A Quadrilaterals Formula is a four-sided closed figure and it is also a type of polygon that has four edges, four angles, and four corners or vertices. Basically, the word quadrilateral is derived from the Latin words “quad”, which means a variant of four, and “latus”, which means side. Sometimes it is also known as tetragon, taken from the Greek word “tetra”, which also means four, and “gon” means corner or angle.

A quadrilateral is made by simply joining the four non-collinear points and the very important thing to remember about the quadrilateral is that the sum of its interior angles is always equal to 360 degrees.

It is not compulsory that all four sides of a quadrilateral should be of equal in length. Hence, there exist different forms of quadrilaterals depending on their sides and angles.

From the above figure, we have two triangles namely BCD and ABD

On finding the areas of the given triangles separately, we get that

The area of the triangle BCD = (1/2) × d × h1

The area of the triangle ABD = (1/2) × d × h2

The area of the quadrilateral ABCD = Sum of areas of ΔBCD and ΔABD.

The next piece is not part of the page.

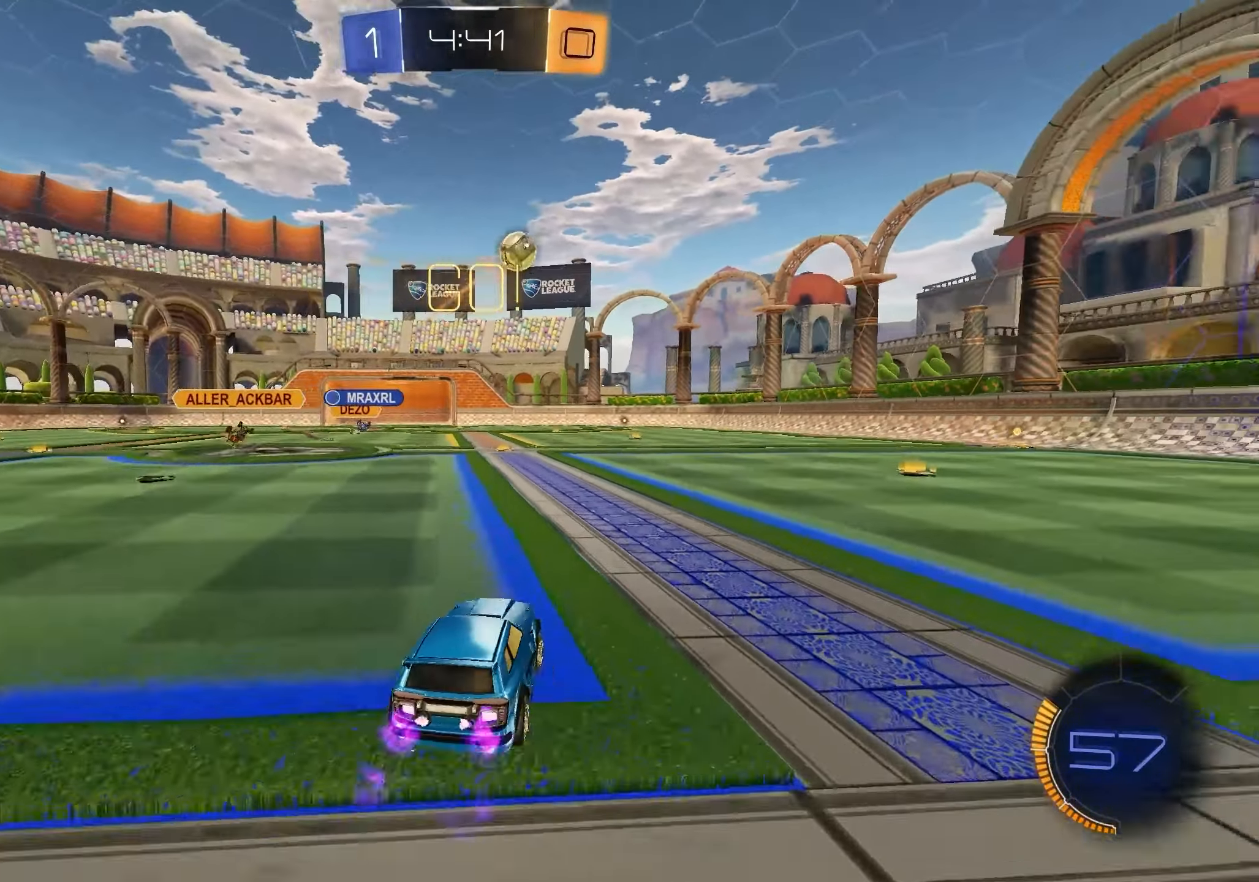
{"buttons": ["R2"], "left_stick": "right", "right_stick": "center", "events": [[117, "L1", "down"], [283, "left_stick", "center"], [467, "left_stick", "right"], [500, "L1", "up"]]}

Thus, the area of the quadrilateral ABCD = (1/2) × d × h1 + (1/2) × d × h2 = (1/2) × d × (h1 + h2).

Hence, the area of the quadrilateral formula, when one of the diagonals and the heights of the triangles (formed by the given diagonal) are given, is,

Area = (1/2) × Diagonal × (Sum of heights)

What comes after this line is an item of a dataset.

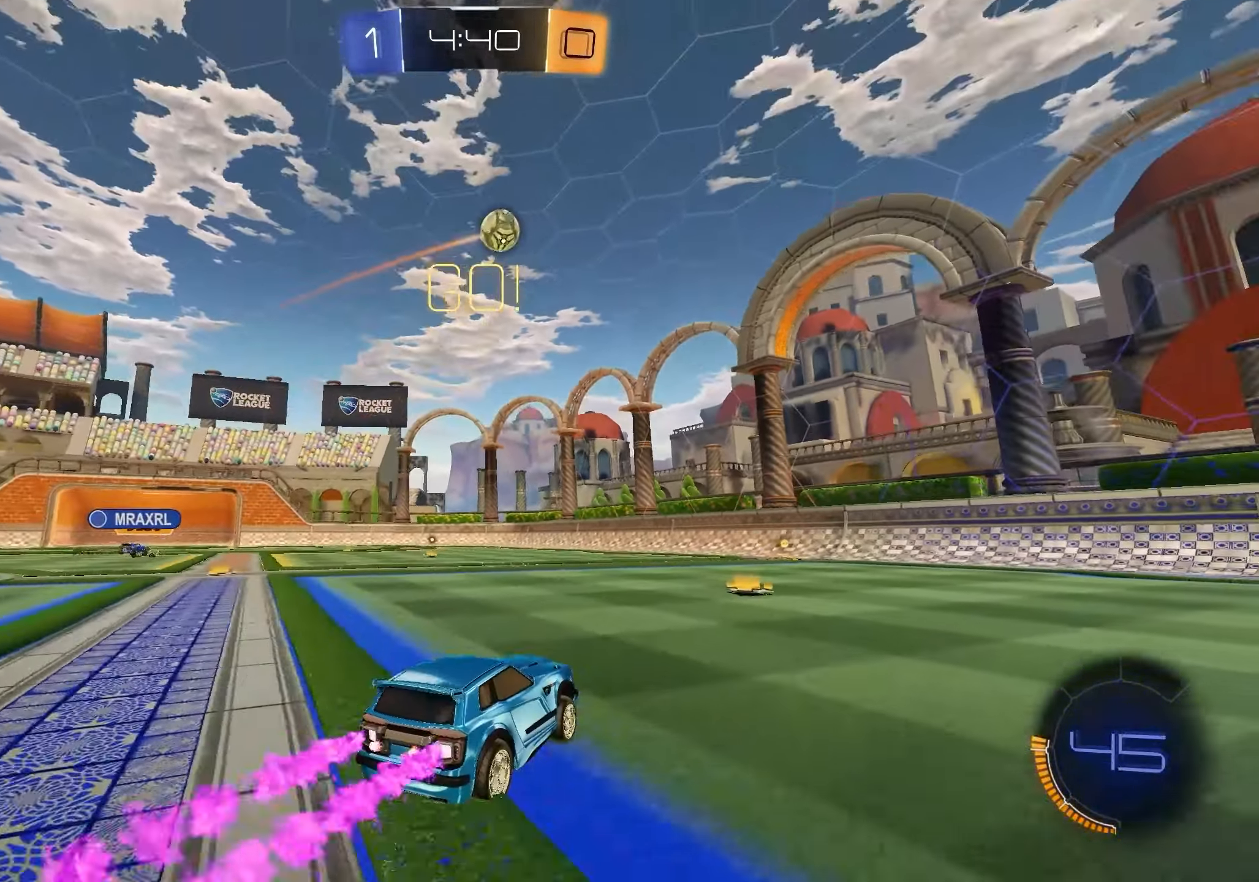
{"buttons": [], "left_stick": "right", "right_stick": "center", "events": [[50, "left_stick", "center"], [183, "left_stick", "right"], [433, "R2", "up"]]}
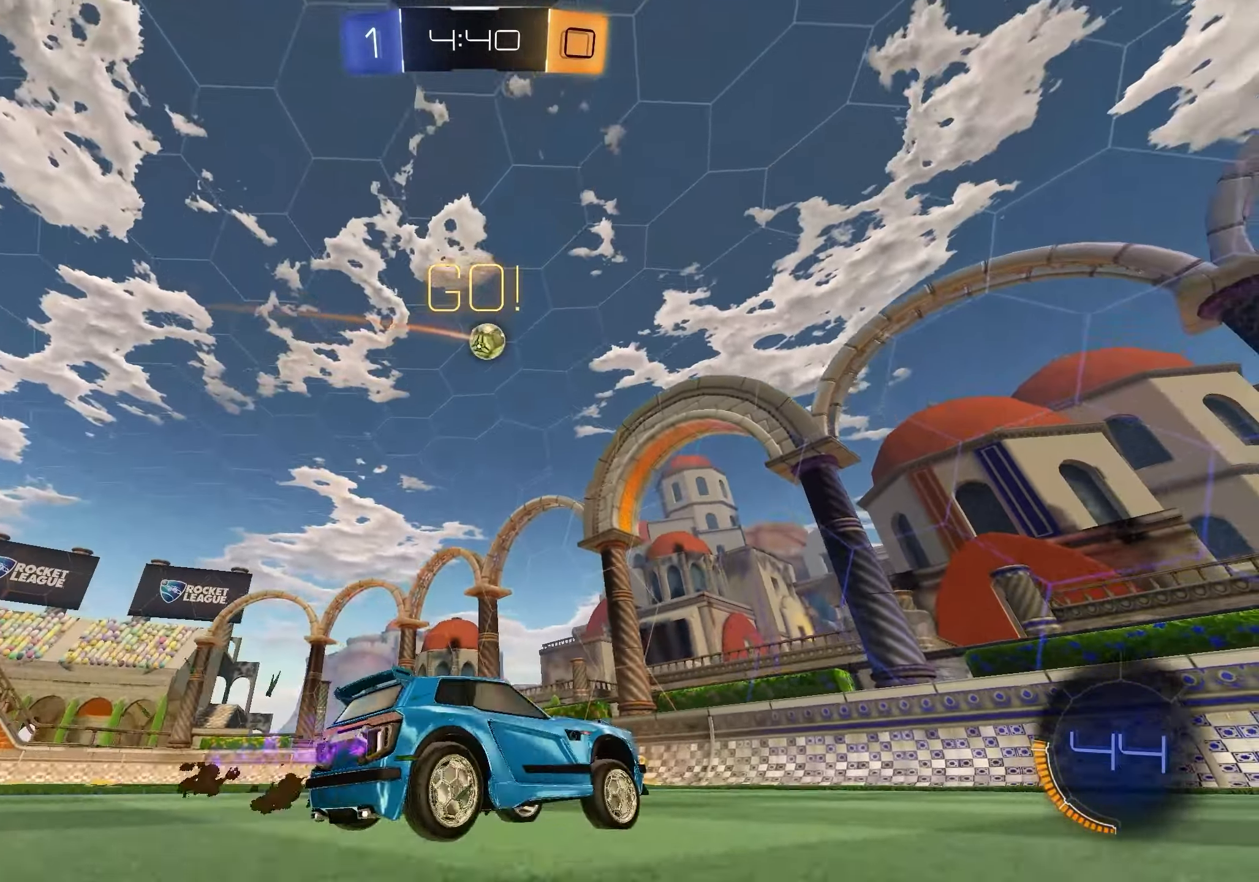
{"buttons": ["L1", "R2"], "left_stick": "right", "right_stick": "center", "events": [[83, "R2", "down"], [233, "L1", "down"], [250, "X", "down"], [367, "X", "up"]]}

Properties Of Quadrilateral

• Each quadrilateral consists of 4 points and 4 sides surrounding 4 angles.
• The sum of its interior angles is 360 degrees.
• A quadrilateral usually has sides of different lengths and angles of different lengths. However, squares, rectangles, parallelograms, etc. are special types of quadrilaterals with equal sides and angles.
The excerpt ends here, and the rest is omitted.